Four Questions on Entitlement with Dr. W. Keith Campbell

Dr. W. Keith Campbell is a Professor and head of the Psychology Department at the kcampbell06University of Georgia.  He received his Ph.D. from the University of North Carolina-Chapel Hill.  He began studying narcissism in graduate school and then began to focus, specifically, on entitlement during his postdoc.  He published his first pager on the topic, Psychological Entitlement: Interpersonal Consequences and Validation of a Self-Report Measure, in a 2004 issue of the Journal of Personality Assessment.

You can learn more about Dr. Campbell here.

1.     What is entitlement and how is it associated with anger?

We have defined “psychological entitlement” as a pervasive sense that one deserves more than others or special treatment. Our approach is a trait approach that comes out of the narcissism tradition. There are other way to look at entitlement, including some who conceptually separate entitlement from deservingness, and others who focus on more socially legitimate forms of entitlement vs. more pathological.

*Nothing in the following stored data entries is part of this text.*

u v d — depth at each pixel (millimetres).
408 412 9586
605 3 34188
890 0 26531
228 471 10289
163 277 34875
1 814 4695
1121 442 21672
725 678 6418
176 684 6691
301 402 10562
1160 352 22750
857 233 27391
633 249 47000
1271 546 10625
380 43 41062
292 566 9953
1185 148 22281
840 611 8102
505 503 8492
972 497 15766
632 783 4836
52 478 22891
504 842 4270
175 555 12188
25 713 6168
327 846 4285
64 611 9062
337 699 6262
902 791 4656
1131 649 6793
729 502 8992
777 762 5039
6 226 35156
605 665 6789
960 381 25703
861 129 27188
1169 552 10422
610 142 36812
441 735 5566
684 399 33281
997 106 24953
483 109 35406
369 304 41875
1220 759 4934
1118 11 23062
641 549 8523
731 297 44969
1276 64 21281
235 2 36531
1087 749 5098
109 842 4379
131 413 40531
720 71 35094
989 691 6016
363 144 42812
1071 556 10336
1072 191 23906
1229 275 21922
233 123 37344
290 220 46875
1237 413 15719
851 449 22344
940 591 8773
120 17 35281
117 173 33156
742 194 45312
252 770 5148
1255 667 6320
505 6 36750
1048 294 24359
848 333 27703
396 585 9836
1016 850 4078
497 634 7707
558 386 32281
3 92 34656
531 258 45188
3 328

With psychological entitlement as with narcissism anger is usually triggered by some ego threat. So, for example, if a highly entitled person is not treated with what he considers appropriate deference – or his needs are no met rapidly – anger is likely to result.

2.     What would you estimate is the most common misconception about entitlement?

I think the challenge is knowing when a person should feel entitled and should not. There is a balance is life about being treated fairly and reasonably, which most of us want, and being treated better than others, which people with high levels of entitlement want. In general I think high levels of entitlement are a problem, but low levels can possibly be a problem in some circumstances.

3.     If there was one thing you would want people to understand about entitlement, what would it be?

Being entitled can sometimes get you special treatment — demanding a special hotel room or service at a restaurant sometimes works. But, in general, people don’t like entitled people and entitled people are not all that happy.

4.     Do you have advice or other thoughts for people who feel entitled or who live, work, etc. with someone who is entitled?

Sometimes thinking in larger terms helps reduce entitlement: There are 7 billion people sharing this planet right now and each of us is only one. Most of us are not that special and shouldn’t expect the world to treat us as such.

Dealing with entitled individuals is a challenge. Often, people will just exclude them from activities, not want to work with them, etc. If it is a friend, a discussion about selfishness might be useful. And I am a fan of nature as a teacher. Nature doesn’t care who you are — it treats everyone the same way.